Bears interview Ross for GM spot
The Bears would like to be where the Giants are, preparing for the NFC championship game.
Maybe one of the men who helped the Giants get there, college scouting director Marc Ross, one day can help the Bears get there as well.
The Bears interviewed Ross for their vacant general manager position Wednesday.
He was the third candidate to be interviewed after Patriots pro personnel director Jason Licht and Chargers personnel director Jimmy Raye. The team also is scheduled to interview Bears personnel director Tim Ruskell on Thursday and Chiefs college scouting director Phil Emery on Friday.
Ross has been with the Giants since 2007, working under general manager Jerry Reese. During Ross’ tenure, the team has used first-round picks on safety Kenny Phillips, wide receiver Hakeem Nicks, defensive end Jason Pierre-Paul and cornerback Prince Amukamara.

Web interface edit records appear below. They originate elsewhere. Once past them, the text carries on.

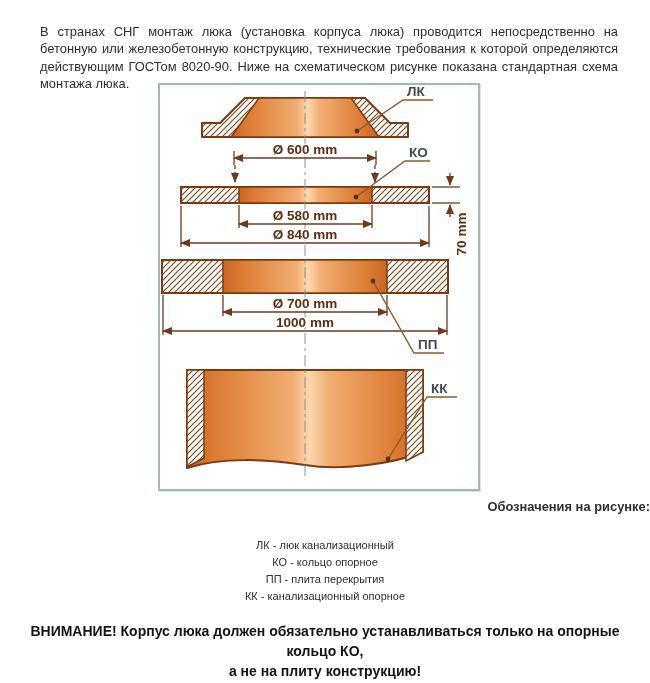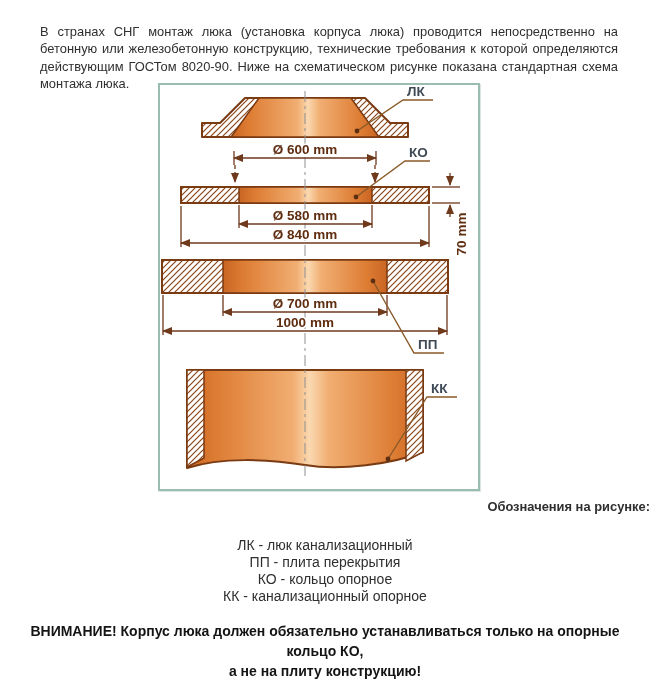"ЛК - люк канализационный" .legend-items { font-size: 14px -> 11px }
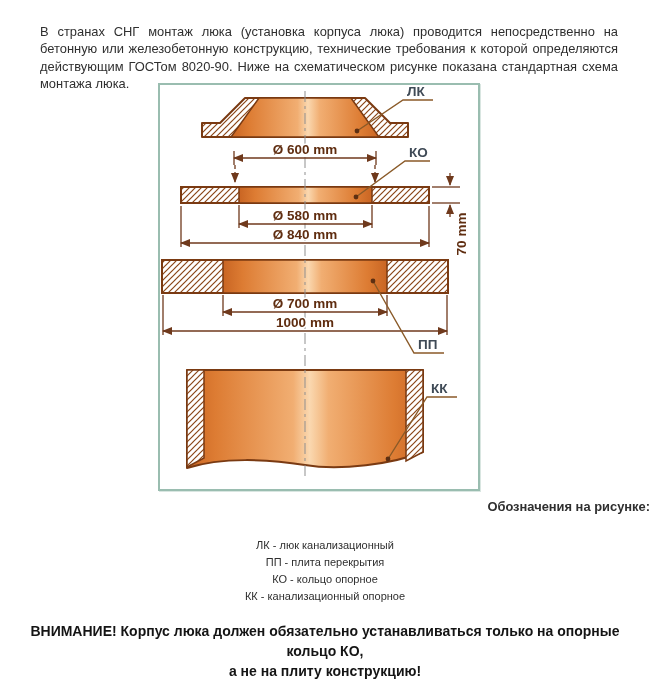"ПП - плита перекрытия" div { order: before "КО - кольцо опорное" -> after "КО - кольцо опорное" }
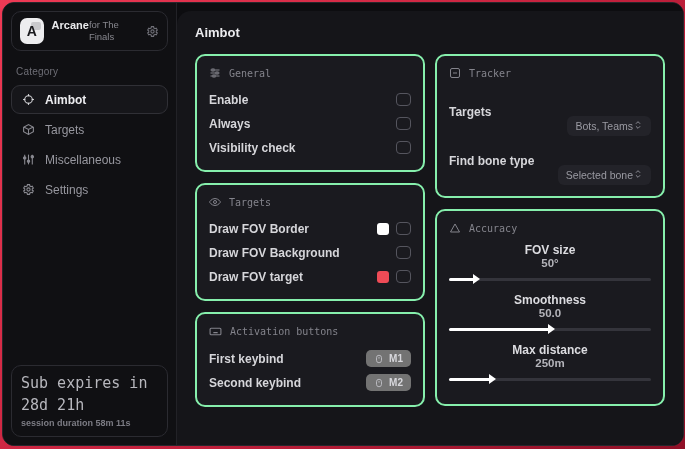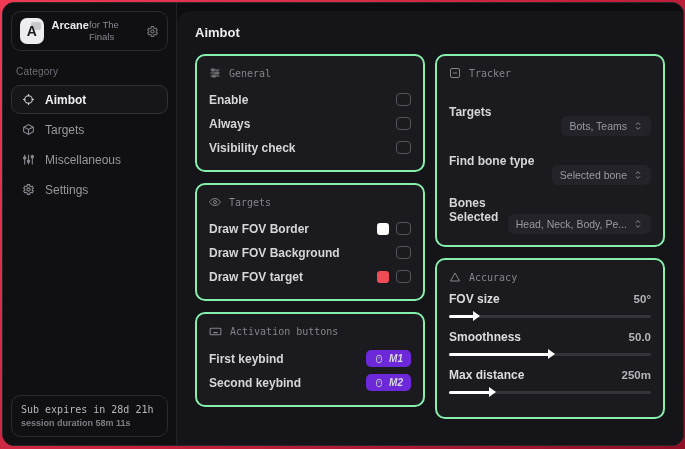"Bots, Teams" .dropdown { align-items: center -> none; gap: 6px -> 0 }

Ross is a veteran of three NFL teams even though he’s only 38. At 27. he became the NFL’s youngest scouting director while working for the Eagles, who gave him his first full-time NFL job.
“He loved sports and knew his stuff,” said former Eagles player personnel man John Wooten, who gave Ross his first NFL job. “With the knowledge he had, you knew he was something special. He has shown that in Philadelphia, Buffalo and New York.”
Ross also worked for Tom Modrak with the Eagles, and Modrak later hired him to be his national scout for the Bills.
“He has a great feel for what needs to be done,” Modrak said. “He’s able to see what the job is all the time. He’s a really good talent evaluator.”
It’s almost cliche to say Ross is bright, but everyone says it anyway. He has a bachelor’s degree from Princeton in sociology and a master’s in sports administration from Massachusetts. At Princeton, he played wide receiver and still holds the school record for average yards per reception in a season with 20.2 in 1993.
But those who know Ross say he isn’t one of those brainiacs who doesn’t deal well with those around him.
“He is smart about football and people,” Modrak said. “He has a feel for the room. He has the ability to pull things together. He draws from everybody around him because he’s very aware.”
That doesn’t mean Ross can’t be strong-minded. Modrak said Ross sticks to his convictions even if others disagree.
However, like former Bears general manager Jerry Angelo, Ross is considered a consensus builder.
“Here we do everything together,” Reese said. “Wherever Marc goes, he knows everybody’s voice is important. I think he’ll take that with him. We come to a consensus on guys. We don’t necessarily have one guy say this is our guy. If we can’t come to a consensus, we’ll pick somebody else.”
Ross does not have extensive administrative experience, but he has done some contracts and Reese gives him considerable autonomy.
“Reese has him run the draft, very similar to what Ernie Accorsi did with Reese,” said Wooten, who endorsed Ross in a phone conversation with Bears coach Lovie Smith. “He’s ready. He’s ready to run a team.”
“On draft day he does a tremendous job,” Reese said. “He has veteran scouts around him and young scouts around him and he manages those guys really well. He stays out all year long looking for players just like our scouts. He’s definitely qualified. Obviously I’m biased, but there’s no reason for him not to succeed. He’ll do a tremendous job wherever he goes.”